As an associate archivist at Western, she is well-versed with the plethora of documents held in Western's impressive and under-utilized collection.
Nestled in behind the desktop computers on the first of floor Weldon, Western Archives is an untapped treasure containing archival material including a letter written by Charles Darwin, Emma Donoghue screenplay drafts, old London building plans, microfilm, photographs and almost any other type of documentation you can think of.
“The most rewarding thing, I would say, is the constant search for information,” says Anne of her 15-year career at Western Archives. “I like the fact that I never know what kind of question is going to come in.”
On a typical day, Anne responds to questions from researchers, students, faculty and members of the community who are looking for specific pieces of information.
“This for example,” Anne says holding up a photograph from the 1800s, “is a picture of the superintendent’s house at the London Insane Asylum.”
Anne is preparing to send a scan of the photo to the researcher who requested an image of the home during that time period.
While Anne happily spends her days responding to research questions via email and managing the Western Archives social media accounts, she didn’t always know that information management was the career path she wanted to take.
After growing up in Guelph and earning a bachelor's degree from the University of Guelph in applied science with a specialization in gerontology, Anne thought she would become a social worker that works with the elderly.
But her career goals made a drastic shift when it came time to apply to graduate school.
After realizing that a masters of social work wasn’t for her, Anne applied to Western's masters of library and information science program, admittedly on somewhat of a whim.
"I worked part time at the University of Guelph library during my undergrad, and I think this might be what sparked my interest," Anne says of her choice to pursue information science.
After completing her masters, Anne applied for her current job at Western and was hired.

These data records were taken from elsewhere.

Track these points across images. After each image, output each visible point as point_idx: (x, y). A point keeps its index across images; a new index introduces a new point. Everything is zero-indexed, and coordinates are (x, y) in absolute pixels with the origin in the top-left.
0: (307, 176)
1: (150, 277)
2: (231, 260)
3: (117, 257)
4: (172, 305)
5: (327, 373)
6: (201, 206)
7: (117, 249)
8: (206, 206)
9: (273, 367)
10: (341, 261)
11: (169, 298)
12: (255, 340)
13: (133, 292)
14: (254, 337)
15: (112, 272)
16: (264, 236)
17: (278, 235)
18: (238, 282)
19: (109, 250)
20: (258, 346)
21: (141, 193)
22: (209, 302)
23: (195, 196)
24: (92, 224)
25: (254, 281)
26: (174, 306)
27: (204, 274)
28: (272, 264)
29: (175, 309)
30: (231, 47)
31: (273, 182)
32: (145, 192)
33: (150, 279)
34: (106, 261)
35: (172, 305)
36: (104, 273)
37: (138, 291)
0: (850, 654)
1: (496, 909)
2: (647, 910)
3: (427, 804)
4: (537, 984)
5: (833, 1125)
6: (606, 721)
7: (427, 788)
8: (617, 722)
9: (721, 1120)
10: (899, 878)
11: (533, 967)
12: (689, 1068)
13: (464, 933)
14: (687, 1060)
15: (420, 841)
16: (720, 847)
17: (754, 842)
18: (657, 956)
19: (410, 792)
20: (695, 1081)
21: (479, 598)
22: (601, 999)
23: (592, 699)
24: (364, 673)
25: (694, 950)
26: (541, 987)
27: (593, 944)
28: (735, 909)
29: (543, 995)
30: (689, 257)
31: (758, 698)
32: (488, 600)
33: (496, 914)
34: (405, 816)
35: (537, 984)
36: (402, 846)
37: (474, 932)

Now, Anne specializes in health and medical reference at Western Archives and helps people find missing pieces of their research through using the many primary documents in the archives.
“I think the biggest thing is [the archives] teach students how to use primary resources, which a lot of students don’t have exposure to anymore,” Anne says. “Students think everything is on Google or Wikipedia, and that’s not the case.”
“I think if students realized more about what we have, like the comic book collection for example, there’s a lot of material in there I think they would find interesting,” Anne says. “Anybody should feel free to come in.”